### [Kutipan Sumber]
* * * * *
Wednesday, February 24, 2016

Menautkan Tani dan Tragedi

Oleh Bagas Yusuf Kausan



Selepas memperingati Hari Kemerdekaan pada Bulan Agustus, bangsa Indonesia dihadapkan pula dengan serentetan peristiwa dan momen penting yang berlangsung pada Bulan September. Dari rangkaian peristiwa tersebut, setidaknya terdapat dua momen penting yang bernada pilu dan menyebalkan bagi keberlangsungan hidup dan keberlangsungan hajat orang banyak. Dua peristiwa tersebut ialah; Peringatan Hari Tani Nasional dan Peristiwa Gerakan 30 September 1965.
Pada umumnya, kita akan memandang dua momen tersebut merupakan serangkaian peristiwa yang berlainan dari segi waktu terjadinya, dan berlainan pula dalam hal konten yang terkandung di dalamnya. Atau dalam artian, bahwa dua momen yang terjadi pada Bulan September tersebut, sama sekali tidak memiliki hubungan dan keterkaitan apapun—yang dengan itu, membuat kedua momen tersebut menjadi banal di mata khalayak ramai. Namun jika dicermati lebih jeli, rangkaian peristiwa tersebut memiliki garis hubung dan keterkaitan yang cukup erat—yang berasal-muasal dari tragedi berdarah tahun 1965.
* * * * *
### [Tujuan A]
Menurut esai tentang Hari Tani dan tragedi 1965, apa dua momen penting pada Bulan September yang bernada pilu?
### [Tujuan B]
Tolong lanjutkan esai tentang Hari Tani dan tragedi 1965 dari kalimat terakhirnya.
Baris-baris di bawah ini tidak berkaitan dengan esai tentang Hari Tani dan tragedi 1965.

### [Catatan Data]
* * * * *
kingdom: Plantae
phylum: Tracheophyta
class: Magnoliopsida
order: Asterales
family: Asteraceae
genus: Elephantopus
* * * * *
### [Jawaban Tertulis A]
Peringatan Hari Tani Nasional dan Peristiwa Gerakan 30 September 1965.

### [Jawaban Tertulis B]
Jika diurutkan berdasarkan tanggal-tanggal momen itu terjadi—yang disadur dari penanggalan kalender masehi, maka Peringatan Hari Tani Nasional pada tanggal 24 September akan lebih dahulu diperingati—sebelum pada tanggal 30 September 1965—sebagai waktu terjadinya tragedi berdarah yang pada umumnya, akan diperingati dan dikenal sebagai peristiwa G30S. Namun dalam hal ini, pengurutan terjadinya momen-momen tersebut, lebih didasarkan pada konteks peristiwa dan momen mana yang lebih dulu terjadi—yang dengan itu, turut berdampak dan membuat hubungan keterkaitan dengan momen sesudahnya.
Untuk itu, tulisan ini bermaksud untuk mencoba menjabarkan dan mengaitkan momen-momen yang telah disebutkan di atas, agar menjadi narasi utuh tentang kelam nya Bulan September dan menjadikan momen-momen yang telah digabungkan tersebut, menjadi penggedor penyelesaian masalah di masa lalu—yang hingga saat ini, tak kunjung terselesaikan. Disamping itu, apabila proyeksi penawaran penggabungan dan pengaitan fragmen tersebut diterima, maka penggabungan momen-momen lainya—yang terbebas dari  pengkategorian berdasarkan bulan, dapat diperluas dan diperbanyak dimensinya—yang nyatanya, sama-sama disebabkan oleh tragedi berdarah pada tahun 1965—yang berdampak luas ke segala arah dan bidang. Seperti dalam hal Gerakan Perempuan, ekologi, politik, ekonomi, Hak Asasi Manusia, kebudayaan, sistem agraria yang timpang, maupun kelompok epistemik-kritis.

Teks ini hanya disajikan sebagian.